Now it seems that the PKK may well have been telling the truth, according to that Die Zeit article (no by-line, sourced to Der Tagesspiegel). The BND is the Bundesnachrichtendienst, Germany’s equivalent of the CIA (funnily – if you’re into that kind of humor – the name actually translates merely to “Federal News Service”), and the BND President, Ernst Uhrlau, told the German tabloid Bild Zeitung that their intelligence sources don’t really point to the PKK’s involvement in this bombing. Both the location and the technique used (Could this mean specifically that despicable double-bombing tactic? Does not say.) are not really typical of how the PKK operates. In his estimation, suspicion should rather be directed at internal Turkish perpetrators – or possibly, of course, to al-Qaeda. (The article’s lede only mentions al-Qaeda – it’s sexier that way – but the text gives the more ambivalent judgment reproduced above.)

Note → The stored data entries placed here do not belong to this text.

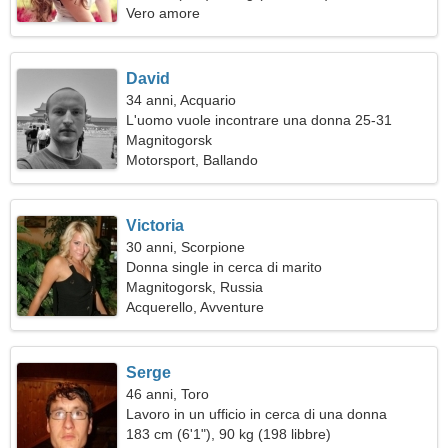
Vero amore
David
34 anni, Acquario
L'uomo vuole incontrare una donna 25-31
Magnitogorsk
Motorsport, Ballando
Victoria
30 anni, Scorpione
Donna single in cerca di marito
Magnitogorsk, Russia
Acquerello, Avventure
Serge
46 anni, Toro
Lavoro in un ufficio in cerca di una donna
romantica
183 cm (6'1"), 90 kg (198 libbre)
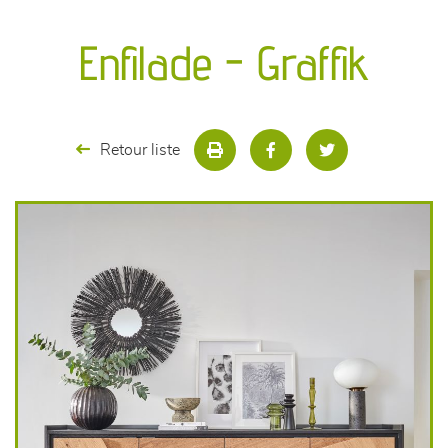
canapés et fauteuils
Enfilade - Graffik
séjours
meubles de complément
Retour liste
chambres et dressing
literie
décoration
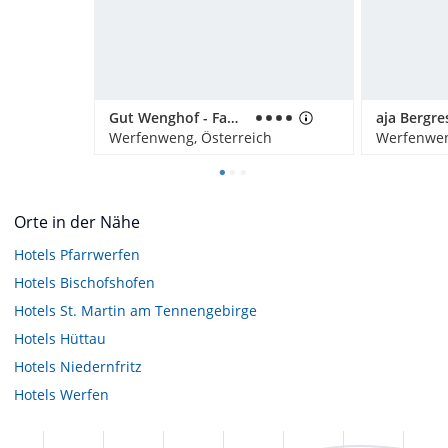
Gut Wenghof - Family Resort
Werfenweng, Österreich
Werfenwen
Orte in der Nähe
Hotels
Pfarrwerfen
Hotels
Bischofshofen
Hotels
St. Martin am Tennengebirge
Hotels
Hüttau
Hotels
Niedernfritz
Hotels
Werfen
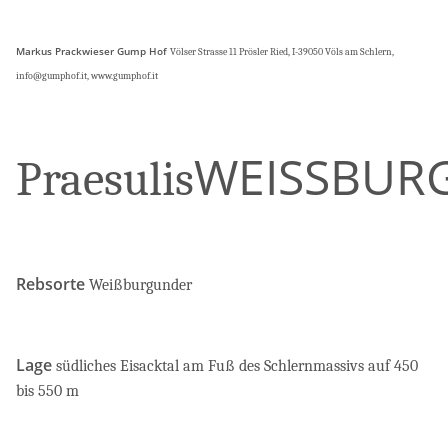
Markus Prackwieser Gump Hof
Völser Strasse 11 Prösler Ried, I-39050 Völs am Schlern,
info@gumphof.it, www.gumphof.it
WEISSBUR
Praesulis
Rebsorte
Weißburgunder
Lage
südliches Eisacktal am Fuß des Schlernmassivs auf 450
bis 550 m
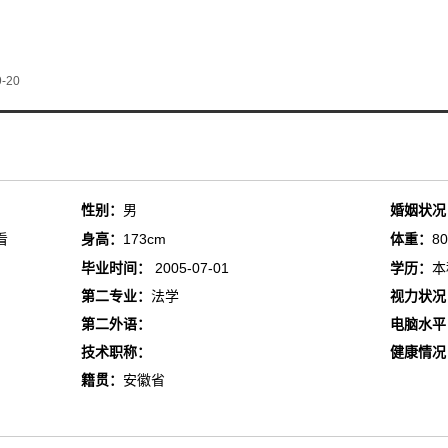
-20
性别：
男
婚姻状况
看
身高：
173cm
体重：
80
毕业时间：
2005-07-01
学历：
本
第二专业：
法学
视力状况
第二外语：
电脑水平
技术职称：
健康情况
籍贯：
安徽省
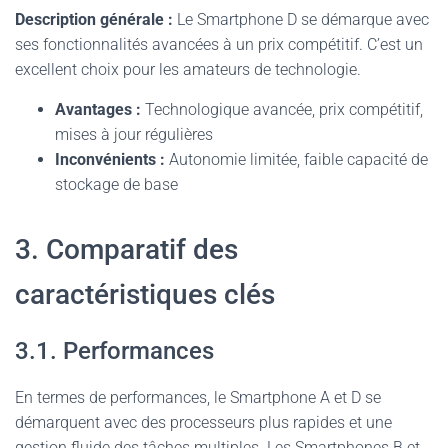
Description générale :
Le Smartphone D se démarque avec
ses fonctionnalités avancées à un prix compétitif. C’est un
excellent choix pour les amateurs de technologie.
Avantages :
Technologique avancée, prix compétitif,
mises à jour régulières
Inconvénients :
Autonomie limitée, faible capacité de
stockage de base
3. Comparatif des
caractéristiques clés
3.1. Performances
En termes de performances, le Smartphone A et D se
démarquent avec des processeurs plus rapides et une
gestion fluide des tâches multiples. Les Smartphones B et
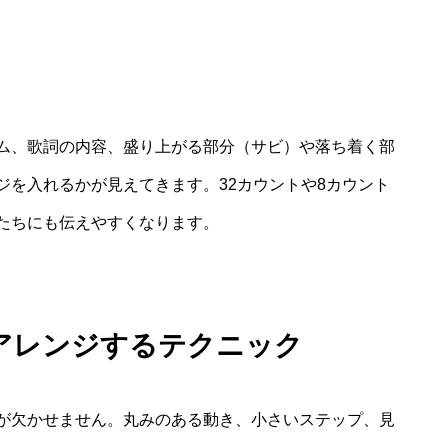
ム、歌詞の内容、盛り上がる部分（サビ）や落ち着く部
ジを入れるかが見えてきます。32カウントや8カウント
たちにも伝えやすくなります。
アレンジするテクニック
が欠かせません。丸みのある動き、小さいステップ、見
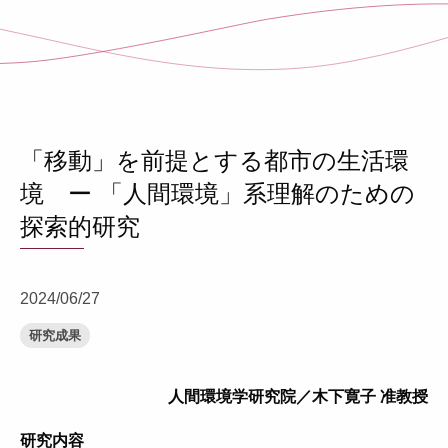
「移動」を前提とする都市の生活環
境 ー 「人間環境」系理解のための
探索的研究
2024/06/27
研究成果
人間環境学研究院／木下寛子 准教授
研究内容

Now, this is the BND head telling this to Bild Zeitung almost a week after the double-bombing itself took place. Naturally, they informed the Turkish government first, but did they do so promptly enough and/or did the Turkish government heed this intelligence in a timely manner? Has the Turkish government chosen to heed it even yet? It seems now, for, as the article goes on to note, the authorities there issued a pronouncement on Saturday, 2 August – really after they should have gotten word from the BND – that their investigation was complete and it was definitely the PKK’s fault. They even arrested eight suspects, one of which apparently confessed to involvement. (Ah, but we know how effective Turkish interrogation methods can be.) Meanwhile, Turkish planes bombed suspected PKK positions in Northern Iraq – but the Turks have been bombing there for some time. The attack in Istanbul therefore did not provoke these military actions – but of course neither did they do anything to help stop them.